Child Welfare and Health Infrastructure for Linking and Data Analysis of Resources, Effectiveness, and Needs Initiative

Time frame: 2022–2027

Prepared for:

U.S. Department of Health and Human Services, Office of the Assistant Secretary for Planning and Evaluation

Authors

Brett Greenfield

Laura Chadwick

Emily Madden

Marissa Abbott

Key Findings
  • Data linking across child welfare and Medicaid systems has substantial benefits including improving program integrity, identifying unmet needs of children and families, and supporting research and evaluation.
  • Data linking efforts require cross agency collaborations, firm understandings of legal authority to link data, and dedicated resources to build data infrastructures.
  • Meeting jurisdictions “where they are” by collaborating with jurisdictions’ child welfare and Medicaid agencies to identify analytic use cases that meet their collective needs helps ensure a high level of buy-in for developing a linked data infrastructure.

Linking data across public systems can help improve care coordination efforts, advance research regarding populations engaged with multiple public services, and assist program integrity activities focused on those systems.
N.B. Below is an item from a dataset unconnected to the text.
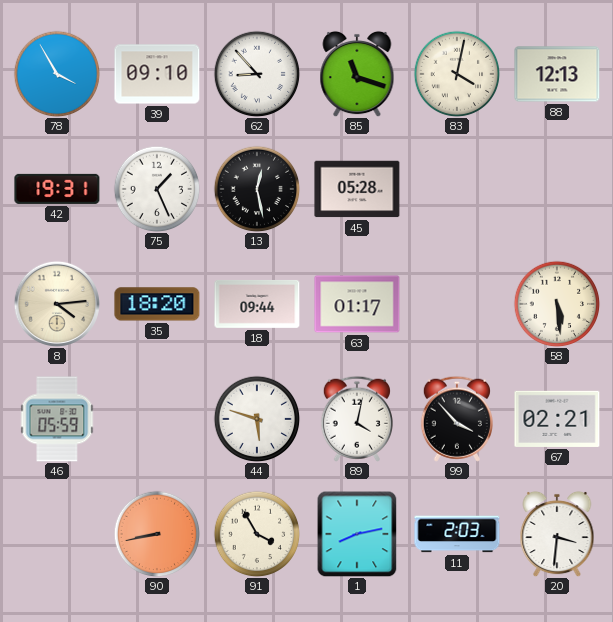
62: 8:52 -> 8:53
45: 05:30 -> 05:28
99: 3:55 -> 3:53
The Child Welfare Health Infrastructure for Linking and Data Analysis of Resources, Effectiveness, and Needs (CHILDREN) Initiative is a five-year project funded by the Health Care Fraud and Abuse Program, run by the Office of the Assistant Secretary for Planning and Evaluation (ASPE) and implemented by Mathematica. The CHILDREN Initiative assists jurisdictions with linking child welfare and Medicaid data to improve their data infrastructure and service systems. This multi-phase project has to date recruited site partners in 4 states (including DC). After having assessed initial capacity for data linking, at the time of publication we are currently determining the feasibility of each site’s ability to link child welfare and Medicaid data and implement analytic use cases to improve service delivery, program integrity, and evaluation efforts.

One of the key features of building successful data linking efforts is identifying and bringing together the right collaborators across programs. Using the four jurisdictions engaged in the CHILDREN initiative as case studies, this brief presents what we have learned thus far regarding the range of collaborators involved in developing a strategy for building data infrastructures and sustainably linking data across programs. It also discusses approaches that help increase engagement by participating agency staff. These interim lessons can assist other entities hoping to embark on their own data linking efforts between child welfare and Medicaid systems, and likely for other efforts to link other human services and health data. We expect these lessons to be useful to identify and engage a range of collaborators and strategize how to best conceptualize the scope and uses of linked data.